Sovereign Citizen movement:

http://www.adl.org/learn/ext_us/SCM.asp?xpicked=4


----------



## tellner (May 22, 2010)

Wow! People who aren't Brown can be part of a terrorist conspiracy.


----------



## sgtmac_46 (May 22, 2010)

tellner said:


> Wow! People who aren't Brown can be part of a terrorist conspiracy.


 
Really........that's where you want to go with this?


----------



## jks9199 (May 22, 2010)

Got news for those unaware...  We've had more terrorist attacks within the US from white supposed-Christians than from Muslims of any stripe.  They do tend to be issue-based (the Animal Liberation Front or anti-abortion, for example) more than religious... And that's not even getting into the KKK and other similar groups in the 50s and 60s.

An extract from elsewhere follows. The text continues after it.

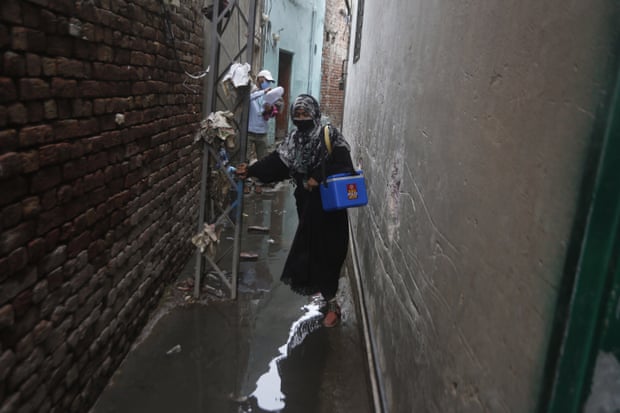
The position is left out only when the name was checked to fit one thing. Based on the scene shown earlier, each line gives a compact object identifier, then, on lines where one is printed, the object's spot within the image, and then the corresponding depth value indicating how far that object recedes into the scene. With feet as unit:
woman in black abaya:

And the Sovereign Citizen movements and similarly motivated militias and the like... they're definitely out there.  And they're very scary.


----------



## MJS (May 22, 2010)

First and foremost, my thoughts and prayers go out to the officers, and the families.  As for this nutjob...I have to wonder how much past interaction he's had with the police.  According to the article it said that he had a long history with them.  I'm almost inclined to bet that he has a long rap sheet and probably should've been locked up a long time ago.


----------



## sgtmac_46 (May 22, 2010)

jks9199 said:


> Got news for those unaware... We've had more terrorist attacks within the US from white supposed-Christians than from Muslims of any stripe. They do tend to be issue-based (the Animal Liberation Front or anti-abortion, for example) more than religious... And that's not even getting into the KKK and other similar groups in the 50s and 60s.
> 
> And the Sovereign Citizen movements and similarly motivated militias and the like... they're definitely out there. And they're very scary.


 
That's true.......I recall some terrorists who tried to blow up police stations in the 1960s and 1970s.  I think one of them is a good friend of the President's.


----------